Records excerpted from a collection

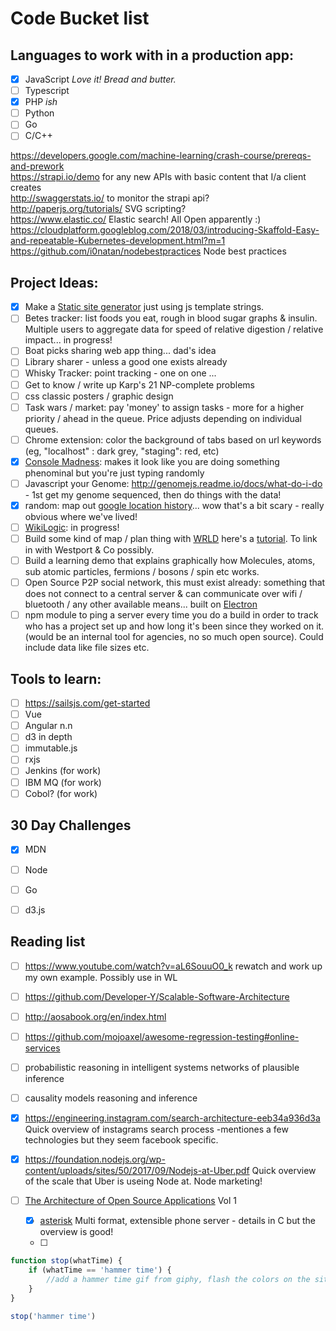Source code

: # Code Bucket list

## Languages to work with in a production app:

 - [x] JavaScript *Love it! Bread and butter.*
 - [ ] Typescript
 - [x] PHP *ish*
 - [ ] Python
 - [ ] Go
 - [ ] C/C++
 
https://developers.google.com/machine-learning/crash-course/prereqs-and-prework  
https://strapi.io/demo for any new APIs with basic content that I/a client creates  
http://swaggerstats.io/ to monitor the strapi api?  
http://paperjs.org/tutorials/ SVG scripting?  
https://www.elastic.co/ Elastic search! All Open apparently :)
https://cloudplatform.googleblog.com/2018/03/introducing-Skaffold-Easy-and-repeatable-Kubernetes-development.html?m=1
https://github.com/i0natan/nodebestpractices Node best practices

## Project Ideas:

 - [x] Make a [Static site generator](https://www.npmjs.com/package/mini-site-generator) just using js template strings.
 - [ ] Betes tracker: list foods you eat, rough in blood sugar graphs & insulin. Multiple users to aggregate data for speed of relative digestion / relative impact... in progress!
 - [ ] Boat picks sharing web app thing... dad's idea
 - [ ] Library sharer - unless a good one exists already
 - [ ] Whisky Tracker: point tracking - one on one ...
 - [ ] Get to know / write up Karp's 21 NP-complete problems
 - [ ] css classic posters / graphic design
 - [ ] Task wars / market: pay 'money' to assign tasks - more for a higher priority / ahead in the queue. Price adjusts depending on individual queues.
 - [ ] Chrome extension: color the background of tabs based on url keywords (eg, "localhost" : dark grey, "staging": red, etc)
 - [x] [Console Madness](https://github.com/ijmccallum/consoleMadness): makes it look like you are doing something phenominal but you're just typing randomly
 - [ ] Javascript your Genome: http://genomejs.readme.io/docs/what-do-i-do - 1st get my genome sequenced, then do things with the data!
 - [x] random: map out [google location history](https://codeburst.io/how-i-created-a-heatmap-of-my-location-history-with-javascript-google-maps-972a2d1be240)... wow that's a bit scary - really obvious where we've lived!
 - [ ] [WikiLogic](https://github.com/WikiLogic/WikiLogic): in progress!
 - [ ] Build some kind of map / plan thing with [WRLD](https://www.wrld3d.com/) here's a [tutorial](https://www.sitepoint.com/building-dynamic-3d-maps/). To link in with Westport & Co possibly.
 - [ ] Build a learning demo that explains graphically how Molecules, atoms, sub atomic particles, fermions / bosons / spin etc works.
 - [ ] Open Source P2P social network, this must exist already: something that does not connect to a central server & can communicate over wifi / bluetooth / any other available means... built on [Electron](http://electron.atom.io/) 
 - [ ] npm module to ping a server every time you do a build in order to track who has a project set up and how long it's been since they worked on it. (would be an internal tool for agencies, no so much open source). Could include data like file sizes etc.

## Tools to learn:

 - [ ] https://sailsjs.com/get-started
 - [ ] Vue
 - [ ] Angular n.n
 - [ ] d3 in depth
 - [ ] immutable.js
 - [ ] rxjs
 - [ ] Jenkins (for work)
 - [ ] IBM MQ (for work)
 - [ ] Cobol? (for work)

## 30 Day Challenges 

 - [x] MDN
 - [ ] Node
 - [ ] Go
 - [ ] d3.js
 
 
## Reading list

- [ ] https://www.youtube.com/watch?v=aL6SouuO0_k rewatch and work up my own example. Possibly use in WL
- [ ] https://github.com/Developer-Y/Scalable-Software-Architecture
- [ ] http://aosabook.org/en/index.html
- [ ] https://github.com/mojoaxel/awesome-regression-testing#online-services

- [ ] probabilistic reasoning in intelligent systems networks of plausible inference
- [ ] causality models reasoning and inference
- [x] https://engineering.instagram.com/search-architecture-eeb34a936d3a Quick overview of instagrams search process -mentiones a few technologies but they seem facebook specific.
- [x] https://foundation.nodejs.org/wp-content/uploads/sites/50/2017/09/Nodejs-at-Uber.pdf Quick overview of the scale that Uber is useing Node at. Node marketing!
- [ ] [The Architecture of Open Source Applications](http://aosabook.org/en/index.html) Vol 1
    - [x] [asterisk](http://aosabook.org/en/asterisk.html) Multi format, extensible phone server - details in C but the overview is good!
    - [ ]


```js
function stop(whatTime) {
	if (whatTime == 'hammer time') {
		//add a hammer time gif from giphy, flash the colors on the site
	}
}

stop('hammer time')
```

▶ **AIM OF THE EXERCISE**:
Apart from the pictures, which are to be omitted, every record must be transcribed exactly.

▶ **ANSWER TO THE PROBLEM**:
Source code

: # Code Bucket list

## Languages to work with in a production app:

 - [x] JavaScript *Love it! Bread and butter.*
 - [ ] Typescript
 - [x] PHP *ish*
 - [ ] Python
 - [ ] Go
 - [ ] C/C++
 
https://developers.google.com/machine-learning/crash-course/prereqs-and-prework  
https://strapi.io/demo for any new APIs with basic content that I/a client creates  
http://swaggerstats.io/ to monitor the strapi api?  
http://paperjs.org/tutorials/ SVG scripting?  
https://www.elastic.co/ Elastic search! All Open apparently :)
https://cloudplatform.googleblog.com/2018/03/introducing-Skaffold-Easy-and-repeatable-Kubernetes-development.html?m=1
https://github.com/i0natan/nodebestpractices Node best practices

## Project Ideas:

 - [x] Make a [Static site generator](https://www.npmjs.com/package/mini-site-generator) just using js template strings.
 - [ ] Betes tracker: list foods you eat, rough in blood sugar graphs & insulin. Multiple users to aggregate data for speed of relative digestion / relative impact... in progress!
 - [ ] Boat picks sharing web app thing... dad's idea
 - [ ] Library sharer - unless a good one exists already
 - [ ] Whisky Tracker: point tracking - one on one ...
 - [ ] Get to know / write up Karp's 21 NP-complete problems
 - [ ] css classic posters / graphic design
 - [ ] Task wars / market: pay 'money' to assign tasks - more for a higher priority / ahead in the queue. Price adjusts depending on individual queues.
 - [ ] Chrome extension: color the background of tabs based on url keywords (eg, "localhost" : dark grey, "staging": red, etc)
 - [x] [Console Madness](https://github.com/ijmccallum/consoleMadness): makes it look like you are doing something phenominal but you're just typing randomly
 - [ ] Javascript your Genome: http://genomejs.readme.io/docs/what-do-i-do - 1st get my genome sequenced, then do things with the data!
 - [x] random: map out [google location history](https://codeburst.io/how-i-created-a-heatmap-of-my-location-history-with-javascript-google-maps-972a2d1be240)... wow that's a bit scary - really obvious where we've lived!
 - [ ] [WikiLogic](https://github.com/WikiLogic/WikiLogic): in progress!
 - [ ] Build some kind of map / plan thing with [WRLD](https://www.wrld3d.com/) here's a [tutorial](https://www.sitepoint.com/building-dynamic-3d-maps/). To link in with Westport & Co possibly.
 - [ ] Build a learning demo that explains graphically how Molecules, atoms, sub atomic particles, fermions / bosons / spin etc works.
 - [ ] Open Source P2P social network, this must exist already: something that does not connect to a central server & can communicate over wifi / bluetooth / any other available means... built on [Electron](http://electron.atom.io/) 
 - [ ] npm module to ping a server every time you do a build in order to track who has a project set up and how long it's been since they worked on it. (would be an internal tool for agencies, no so much open source). Could include data like file sizes etc.

## Tools to learn:

 - [ ] https://sailsjs.com/get-started
 - [ ] Vue
 - [ ] Angular n.n
 - [ ] d3 in depth
 - [ ] immutable.js
 - [ ] rxjs
 - [ ] Jenkins (for work)
 - [ ] IBM MQ (for work)
 - [ ] Cobol? (for work)

## 30 Day Challenges 

 - [x] MDN
 - [ ] Node
 - [ ] Go
 - [ ] d3.js
 
 
## Reading list

- [ ] https://www.youtube.com/watch?v=aL6SouuO0_k rewatch and work up my own example. Possibly use in WL
- [ ] https://github.com/Developer-Y/Scalable-Software-Architecture
- [ ] http://aosabook.org/en/index.html
- [ ] https://github.com/mojoaxel/awesome-regression-testing#online-services

- [ ] probabilistic reasoning in intelligent systems networks of plausible inference
- [ ] causality models reasoning and inference
- [x] https://engineering.instagram.com/search-architecture-eeb34a936d3a Quick overview of instagrams search process -mentiones a few technologies but they seem facebook specific.
- [x] https://foundation.nodejs.org/wp-content/uploads/sites/50/2017/09/Nodejs-at-Uber.pdf Quick overview of the scale that Uber is useing Node at. Node marketing!
- [ ] [The Architecture of Open Source Applications](http://aosabook.org/en/index.html) Vol 1
    - [x] [asterisk](http://aosabook.org/en/asterisk.html) Multi format, extensible phone server - details in C but the overview is good!
    - [ ]


```js
function stop(whatTime) {
	if (whatTime == 'hammer time') {
		//add a hammer time gif from giphy, flash the colors on the site
	}
}

stop('hammer time')
```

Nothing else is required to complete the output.